GMoncrieff/how_i_work.md

## how_i_work.md

      
    Raw
  

              how_i_work.md
            
          
    How I do machine learning with geospatial data

I have a couple of AI/ML projects related to mapping things, often conservation related, with remote sensing data. Some details and packages will vary, but the process below describes how I generally approach these types of problems. Some of these tools I have only touched briefly, but I like them, and this is more an outline of how I would like to approach a new project than a retrospective look at my previous work.

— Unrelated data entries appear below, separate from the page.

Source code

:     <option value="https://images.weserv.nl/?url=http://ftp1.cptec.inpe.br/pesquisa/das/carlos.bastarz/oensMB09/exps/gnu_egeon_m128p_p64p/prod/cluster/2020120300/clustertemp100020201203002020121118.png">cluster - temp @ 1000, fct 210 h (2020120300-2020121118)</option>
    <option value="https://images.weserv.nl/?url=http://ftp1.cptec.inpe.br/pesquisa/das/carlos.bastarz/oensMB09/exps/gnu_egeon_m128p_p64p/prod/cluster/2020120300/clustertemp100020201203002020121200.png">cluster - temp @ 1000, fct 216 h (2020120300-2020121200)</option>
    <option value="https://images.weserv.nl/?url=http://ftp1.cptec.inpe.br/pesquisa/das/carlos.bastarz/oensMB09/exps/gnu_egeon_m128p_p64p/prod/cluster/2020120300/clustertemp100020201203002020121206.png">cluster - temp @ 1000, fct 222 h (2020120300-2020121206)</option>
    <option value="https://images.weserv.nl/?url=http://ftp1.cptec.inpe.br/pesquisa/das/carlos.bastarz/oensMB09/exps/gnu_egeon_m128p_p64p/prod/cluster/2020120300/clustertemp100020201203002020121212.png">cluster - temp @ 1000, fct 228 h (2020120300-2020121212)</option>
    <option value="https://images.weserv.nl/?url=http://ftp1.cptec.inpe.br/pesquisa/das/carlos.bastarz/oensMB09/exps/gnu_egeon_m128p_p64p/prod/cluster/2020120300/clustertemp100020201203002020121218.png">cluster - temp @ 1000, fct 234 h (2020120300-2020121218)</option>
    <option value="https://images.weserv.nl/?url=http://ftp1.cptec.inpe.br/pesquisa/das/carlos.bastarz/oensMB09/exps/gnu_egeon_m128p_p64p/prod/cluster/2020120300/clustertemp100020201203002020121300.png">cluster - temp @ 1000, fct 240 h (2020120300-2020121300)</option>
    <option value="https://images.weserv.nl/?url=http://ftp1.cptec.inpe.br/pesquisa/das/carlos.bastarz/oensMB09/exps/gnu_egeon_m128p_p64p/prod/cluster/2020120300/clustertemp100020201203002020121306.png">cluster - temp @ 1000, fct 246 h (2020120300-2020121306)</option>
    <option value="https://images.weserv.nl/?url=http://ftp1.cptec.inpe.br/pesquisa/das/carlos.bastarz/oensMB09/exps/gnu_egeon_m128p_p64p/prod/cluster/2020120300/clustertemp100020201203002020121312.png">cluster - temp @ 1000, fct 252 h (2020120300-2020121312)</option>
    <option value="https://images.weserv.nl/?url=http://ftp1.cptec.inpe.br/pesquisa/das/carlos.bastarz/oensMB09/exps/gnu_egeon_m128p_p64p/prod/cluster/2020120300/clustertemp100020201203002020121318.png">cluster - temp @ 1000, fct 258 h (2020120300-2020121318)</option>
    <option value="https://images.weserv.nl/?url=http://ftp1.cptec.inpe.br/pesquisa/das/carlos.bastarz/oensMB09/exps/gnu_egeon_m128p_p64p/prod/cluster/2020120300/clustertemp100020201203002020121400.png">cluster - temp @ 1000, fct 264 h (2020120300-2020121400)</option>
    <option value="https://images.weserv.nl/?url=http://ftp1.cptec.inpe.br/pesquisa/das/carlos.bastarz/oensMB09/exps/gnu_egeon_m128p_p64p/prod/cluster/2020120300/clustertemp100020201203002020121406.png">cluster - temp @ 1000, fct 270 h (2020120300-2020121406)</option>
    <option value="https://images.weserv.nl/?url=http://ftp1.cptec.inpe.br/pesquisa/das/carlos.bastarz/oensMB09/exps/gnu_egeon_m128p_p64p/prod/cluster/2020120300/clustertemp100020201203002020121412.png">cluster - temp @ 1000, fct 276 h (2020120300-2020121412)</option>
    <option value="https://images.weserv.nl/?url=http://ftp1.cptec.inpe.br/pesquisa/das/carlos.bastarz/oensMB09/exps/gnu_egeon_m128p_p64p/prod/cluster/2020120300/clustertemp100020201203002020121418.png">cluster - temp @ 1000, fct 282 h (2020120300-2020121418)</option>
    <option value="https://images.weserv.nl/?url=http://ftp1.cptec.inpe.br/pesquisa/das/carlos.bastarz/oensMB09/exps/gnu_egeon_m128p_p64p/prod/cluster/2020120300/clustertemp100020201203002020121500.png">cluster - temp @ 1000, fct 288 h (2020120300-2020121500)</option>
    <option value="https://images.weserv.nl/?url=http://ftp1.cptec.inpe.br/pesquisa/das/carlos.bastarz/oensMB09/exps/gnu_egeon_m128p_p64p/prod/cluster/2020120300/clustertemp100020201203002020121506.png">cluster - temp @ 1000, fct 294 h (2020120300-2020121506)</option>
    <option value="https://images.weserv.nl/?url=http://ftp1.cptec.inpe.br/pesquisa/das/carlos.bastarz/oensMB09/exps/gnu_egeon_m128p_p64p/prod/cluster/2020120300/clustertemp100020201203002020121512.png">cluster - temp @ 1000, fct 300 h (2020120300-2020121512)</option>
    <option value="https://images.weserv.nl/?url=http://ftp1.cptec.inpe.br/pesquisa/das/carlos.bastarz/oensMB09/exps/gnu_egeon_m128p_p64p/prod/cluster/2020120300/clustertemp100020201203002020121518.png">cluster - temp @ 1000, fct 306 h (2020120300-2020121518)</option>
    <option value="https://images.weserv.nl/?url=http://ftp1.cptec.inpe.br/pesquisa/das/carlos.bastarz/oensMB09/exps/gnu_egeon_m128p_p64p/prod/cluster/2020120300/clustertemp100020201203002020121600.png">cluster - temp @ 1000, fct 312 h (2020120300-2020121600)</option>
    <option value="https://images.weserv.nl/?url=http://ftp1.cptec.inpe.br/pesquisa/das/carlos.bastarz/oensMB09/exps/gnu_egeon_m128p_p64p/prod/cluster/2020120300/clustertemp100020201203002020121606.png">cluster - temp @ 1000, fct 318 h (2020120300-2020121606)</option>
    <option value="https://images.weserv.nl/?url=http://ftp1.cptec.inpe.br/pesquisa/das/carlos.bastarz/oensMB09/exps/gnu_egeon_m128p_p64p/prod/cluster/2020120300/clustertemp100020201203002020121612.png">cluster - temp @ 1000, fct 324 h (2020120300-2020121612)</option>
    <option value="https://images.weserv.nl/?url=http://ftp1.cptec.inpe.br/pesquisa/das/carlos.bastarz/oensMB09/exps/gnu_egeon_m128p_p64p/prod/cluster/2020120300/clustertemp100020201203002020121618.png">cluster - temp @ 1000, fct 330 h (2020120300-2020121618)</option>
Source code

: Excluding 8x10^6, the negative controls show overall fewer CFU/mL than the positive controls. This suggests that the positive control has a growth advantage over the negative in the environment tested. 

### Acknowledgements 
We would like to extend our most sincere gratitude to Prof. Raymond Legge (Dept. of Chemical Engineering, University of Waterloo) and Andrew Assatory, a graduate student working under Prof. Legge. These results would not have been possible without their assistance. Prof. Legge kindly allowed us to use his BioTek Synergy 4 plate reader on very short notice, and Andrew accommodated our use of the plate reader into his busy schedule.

We use AWS, so it makes sense to use datasets and services that are already hosted on AWS. The data discovery and loading part of this process would look somewhat different if we were using Azure and Planetary Computer, and very different if we were using GCP and Earth Engine.

Compute

All of my analysis will be done using python on an AWS VM in the same region as my data on S3, Probably using VSCode on Sagemaker or JupyterLab. If my needs become large, I will just increase the machine size. If my needs become very large, I will use coiled to manage a cluster on AWS.
Data discovery

I am assuming we are starting with a dataset of labels we want to predict from remote sensing imagery. These labels will be in the form of spatial vector data. My preference is to store them in geoparquet.
First we need to have a sense of what data is available. I will typically do some exploration with a tool like Sentinel-hub, NASA Earthdata, or Planet explorer to see what is available for my AOI and time period.
Once I know what I want, I search for the public data using a stac API through pystac. Earth on AWS lists many of the public data sources I would consider. The result of this search would be a collection of stac items, which I would load in an xarray using odc-stac or stacstack. The NASA python package EarthAccess is how I would typically access and request NASA data, and results from this will also be returned as an xarray. For Planet data I would use their Python SDK, which can be used to order images and request delivery to an S3 bucket.
Data loading and exploration

The starting point now is data in an S3 bucket (either my own or hosted by the data provider), typically stored as cloud-optimised geotiffs but can also be netcdf or zarr. I have loaded this cloud data into an xarray, with geospatial capabilties provided by rioxarray and distributed computation backed by dask. Now I will do a bunch of data exploration, manipulation and transformation. Data viz and plotting will be done with holoviz tools. Any spatial vector data will be accessed and manipulated using geopandas, with data preferably stored as geoparquet. If I am working with a small amount of data (< 10 GB) I will keep it on s3 and not move it onto the disk of the VM I am using. If I am working with a medium amount of data (< 1TB) I will copy data to my local disk to reduce I/O and latency issues. If I am working with a very large amount of data >> 1TB) I will reshape and reformat the data and store it in zarr format on s3.
Machine learning model training

This process will be somewhat different depending on whether I am working with RGB/multispectral images from a single point in time, or with timeseries imagery and/or hyperspectral data. Timeseries and hyperspectral data have 4+ dimensions, so some libraries for deep learning on remote sensing data are not designed for this. Prior to model training, I will usually move the data to on-disk storage to reduce I/O and latency issues, unless it is very large in which case it will be stored as a zarr on s3. If I am fitting a non-deep learning model (e.g. Random Forest, XGboost), I will use the either basic scikit-learn functionality for this, or if the data is very large, I will use dask-ml, which provides scalable machine learning in Python using Dask. Here is an example of how I have done this before.
For deep learning, if I am working with RGB/multispectral images from a single point in time, I will use torchgeo to construct pytorch dataloaders and  models. I will simply point the dataloaders to the geotiffs and geoparquet spatial vector data stored on disk. To simplify matters pytorch lightning will be used to train models. If I am working with timeseries and hyperspectral data, these will be stored as zarr, and I will build a custom pytorch dataloader using xbatcher to extract batches of data. Model training will again be done using pytorch lightning. All model management and logging will be done using weights & biases. Some examples of repos where I use this approach can be found  here and here.
Inspiration

The patterns and tools I use are based primarily on recommendations and the excellent work by Development Seed and Earthmover. Many of the libraries are part of the Pangeo ecosystem for working with earth science data in python. The Development Seed blog has a nice series of posts outlining their ML stack.